Там, в этом зелёном коконе, под сенью ветвей, стояла старая деревянная скамейка.
— Мы с отцом часто приходили сюда. Он называл это местом силы... — тихо сказала она. — Здесь я могу плакать, не притворяясь, не сдерживаясь. Здесь слёзы не стыдны.
Она присела на скамью. Тихий ветер шевелил ветви, и они будто перешёптывались между собой. Альфред, встав рядом, слушал. Он не знал, как себя вести. Девушка плакала, но в ней не было слабости. Была боль, та, что не исцеляется временем.
Он провёл рукой по волосам, привычным движением, когда чувствовал смущение.
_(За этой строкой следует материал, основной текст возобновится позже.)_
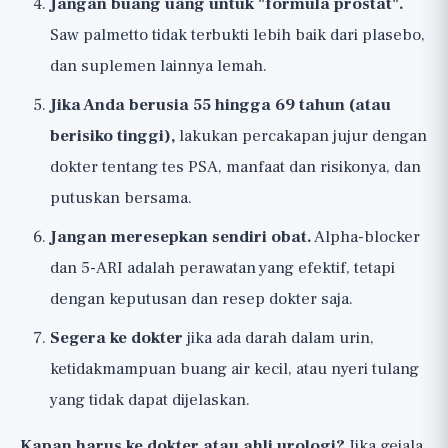
Jangan buang uang untuk "formula prostat".
Saw palmetto tidak terbukti lebih baik dari plasebo,
dan suplemen lainnya lemah.
Jika Anda berusia 55 hingga 69 tahun (atau
berisiko tinggi),
lakukan percakapan jujur dengan
dokter tentang tes PSA, manfaat dan risikonya, dan
putuskan bersama.
Jangan meresepkan sendiri obat.
Alpha-blocker
dan 5-ARI adalah perawatan yang efektif, tetapi
dengan keputusan dan resep dokter saja.
Segera ke dokter
jika ada darah dalam urin,
ketidakmampuan buang air kecil, atau nyeri tulang
yang tidak dapat dijelaskan.
Kapan harus ke dokter atau ahli urologi?
Jika gejala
Его пальцы не касались лица — только волосы. Это был его жест, как щит, который он невольно поднимал, когда эмоции угрожали пробить его выверенный фасад.
Альфред Ленг — мужчина, к которому легко прилипало слово «идеальный». Высокий, с аристократическими скулами, внимательными глазами цвета тёмного янтаря и короткой бородкой. Его внешность притягивала, как будто он сошёл с рекламного билборда. Но в нём было больше. Что-то старое, как будто душа его пережила слишком многое. Он умел быть жестким, но справедливым. Богатство не сделало его черствым, наоборот — научило отсеивать ложь по выражению глаз и манере пожимать руку.
Ему не нравилась эта ситуация. Не нравилось то, что он оказался на распутье: жениться на девушке, которую не знает, или бросить её на растерзание «клана». Совесть говорила одно: «Ты обещал Томасу. Ты в долгу». А сердце... сердце сопротивлялось. Оно не верило в фиктивные браки, в холодные сделки. Он всегда хотел, чтобы его любовь была настоящей. Живой. Обоюдной.
Альфред помнил Томаса хорошо. Они были не просто партнёрами — друзьями. Томас вытягивал его в самые трудные моменты, помогал советом, когда тот ещё только поднимался. Он был честным, сильным и добрым человеком. Потеря друга — это не просто дыра в жизни, это ощущение, будто тебя вырвали из контекста. Без Томаса мир казался другим, грубее и холоднее.
Он опустился на скамейку рядом с Джессикой, взглянул на её профиль. Тонкая шея, светлые волосы, нежная линия скул. Она — копия Томаса в женском обличии. Такая же упорная, такая же хрупко-сильная.